▶ What is needed: Repeat the listing below line by line, exactly, leaving its pictures behind.

▶ Data provided:
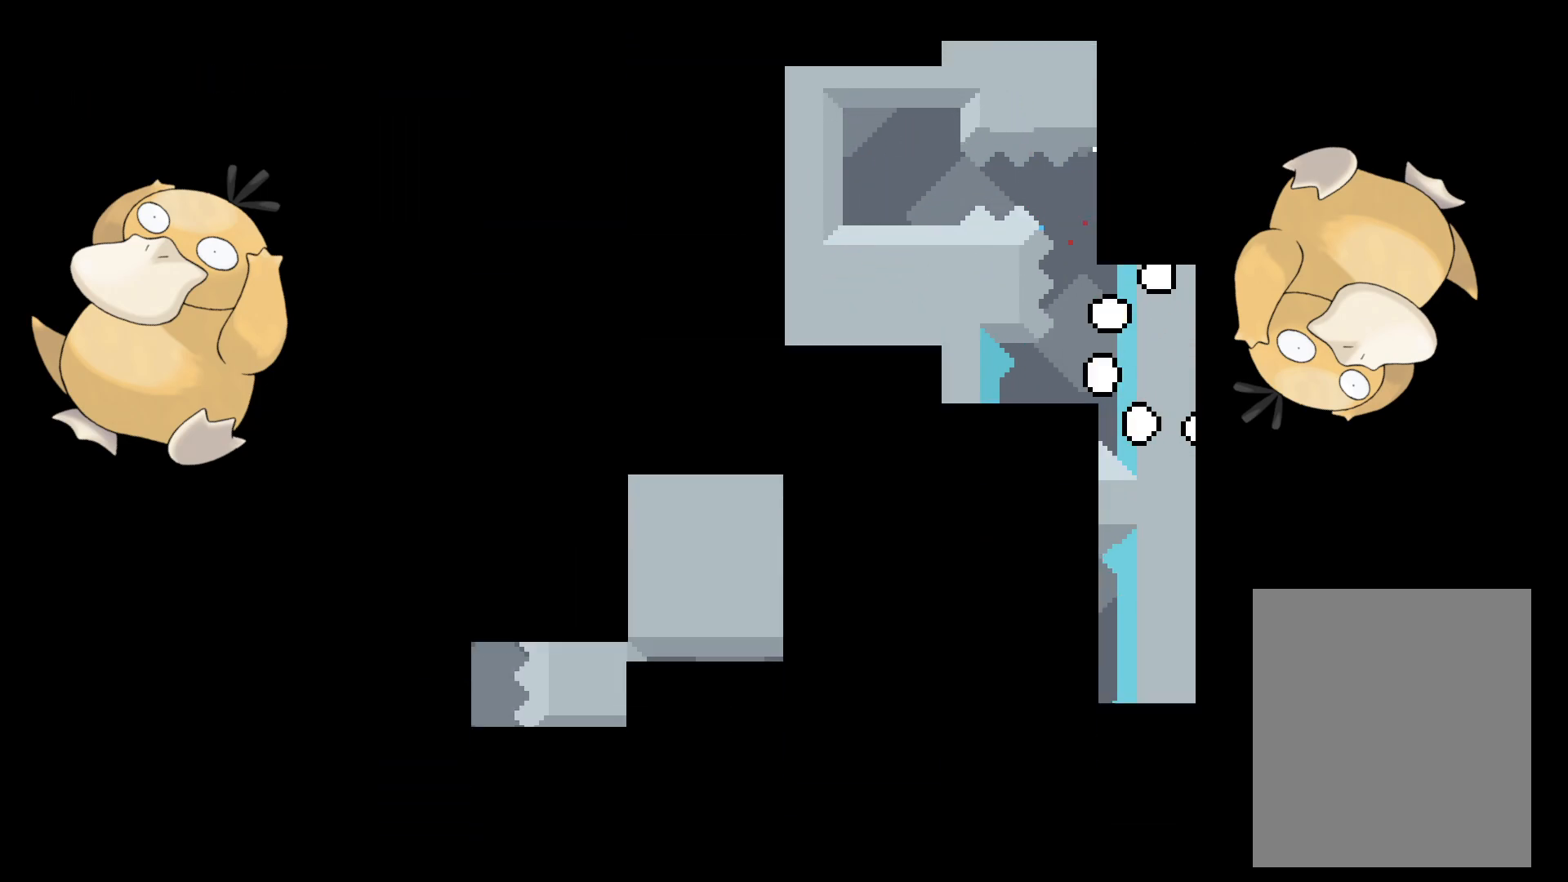
{"buttons": [], "left_stick": "center", "right_stick": "center", "events": []}
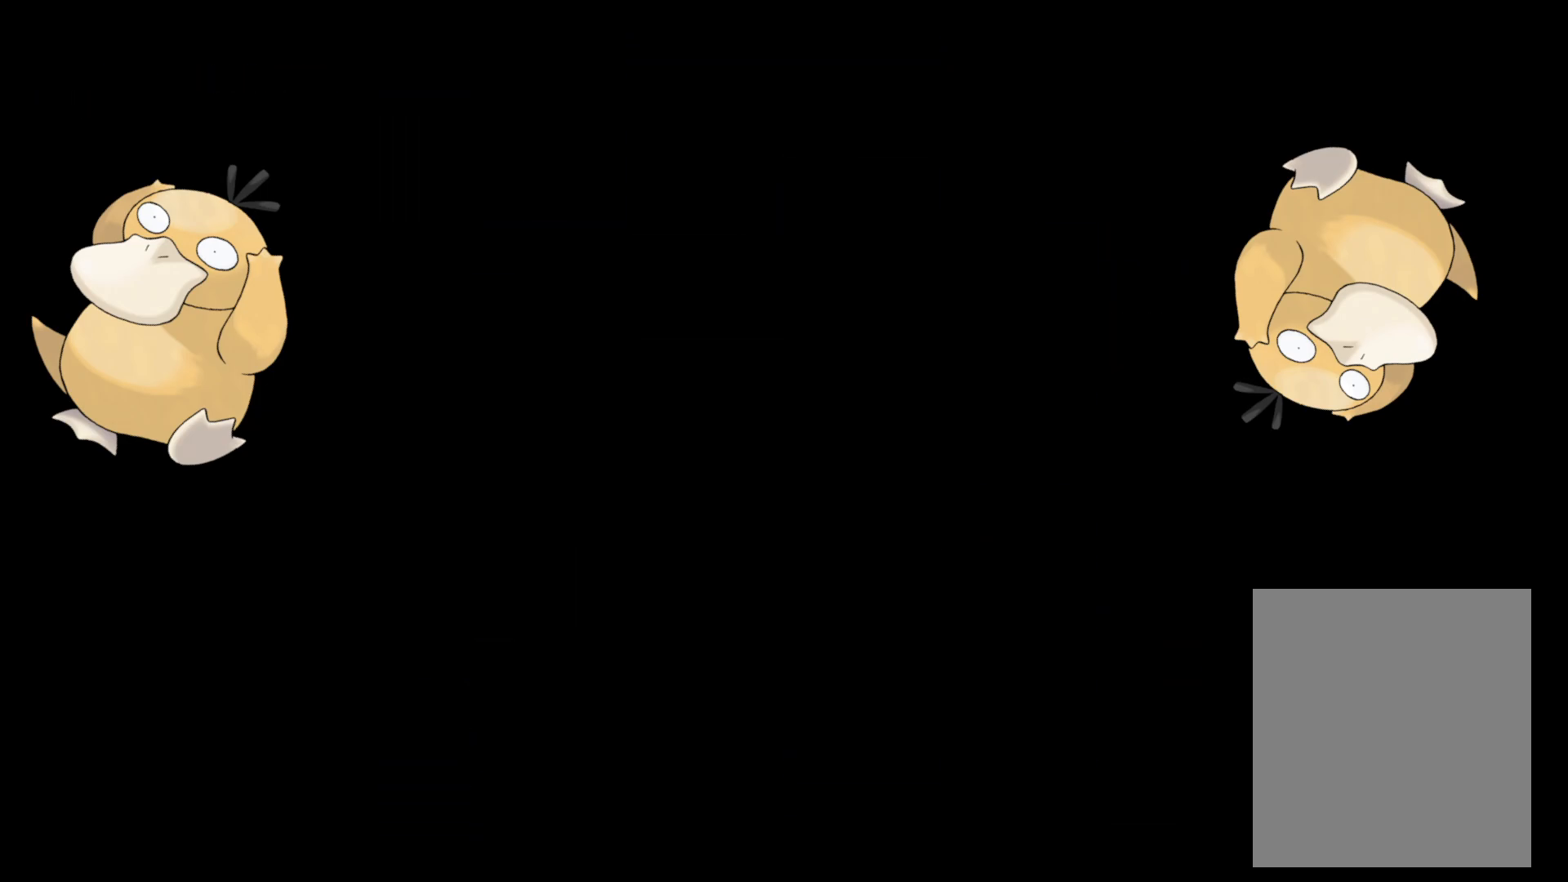
{"buttons": ["R1", "DPAD_RIGHT"], "left_stick": "center", "right_stick": "center", "events": [[317, "DPAD_RIGHT", "down"], [383, "B", "down"], [417, "R1", "down"], [483, "B", "up"]]}
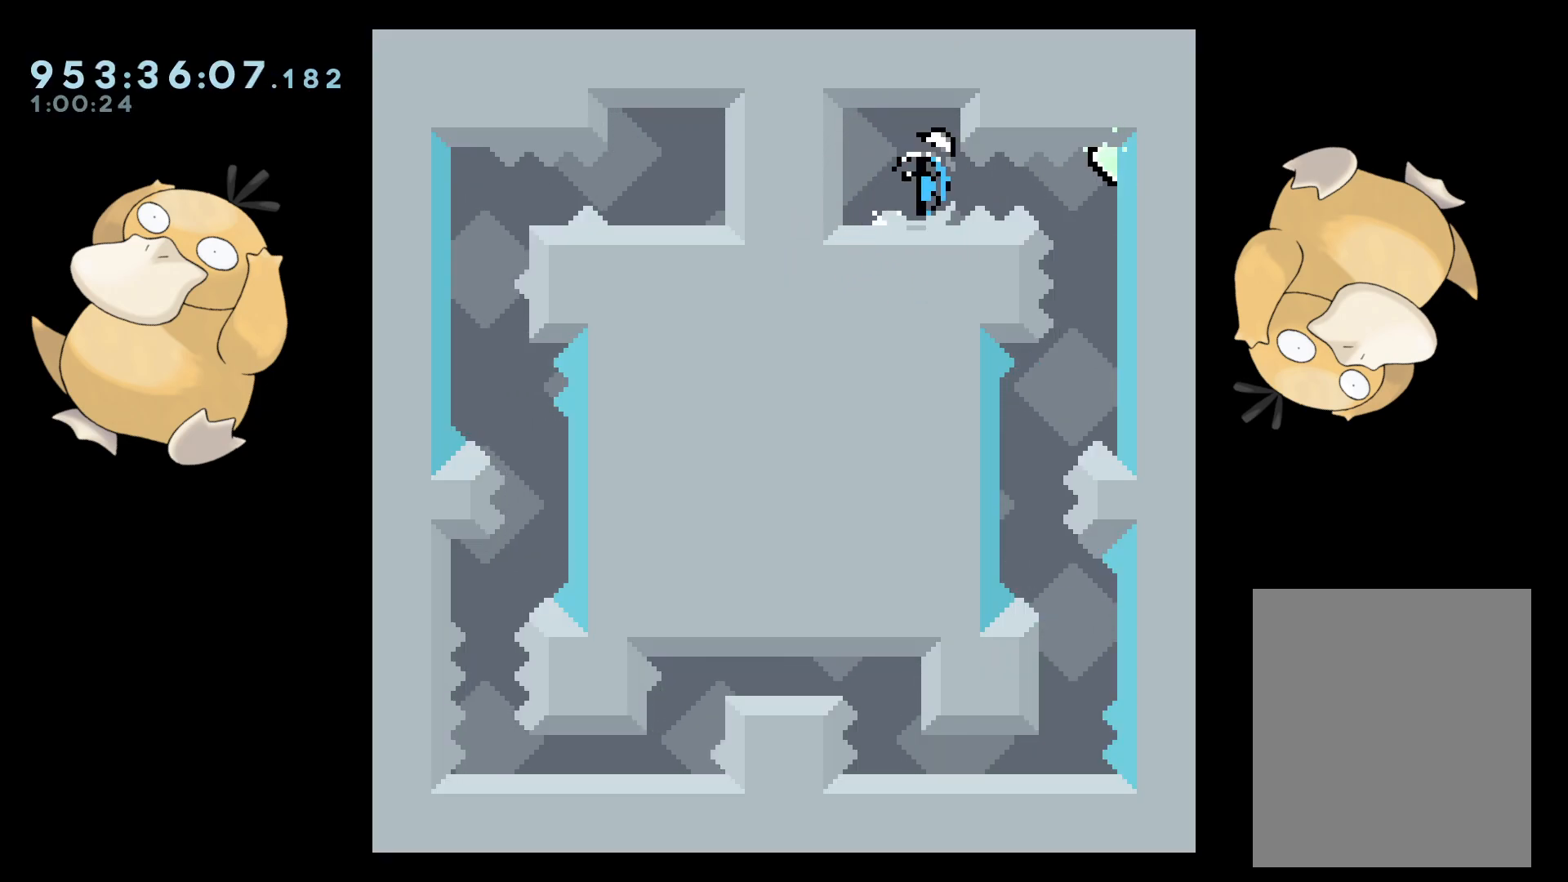
{"buttons": [], "left_stick": "center", "right_stick": "center", "events": [[33, "R1", "up"], [150, "DPAD_RIGHT", "up"]]}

▶ Result:
{"buttons": [], "left_stick": "center", "right_stick": "center", "events": []}
{"buttons": ["R1", "DPAD_RIGHT"], "left_stick": "center", "right_stick": "center", "events": [[317, "DPAD_RIGHT", "down"], [383, "B", "down"], [417, "R1", "down"], [483, "B", "up"]]}
{"buttons": [], "left_stick": "center", "right_stick": "center", "events": [[33, "R1", "up"], [150, "DPAD_RIGHT", "up"]]}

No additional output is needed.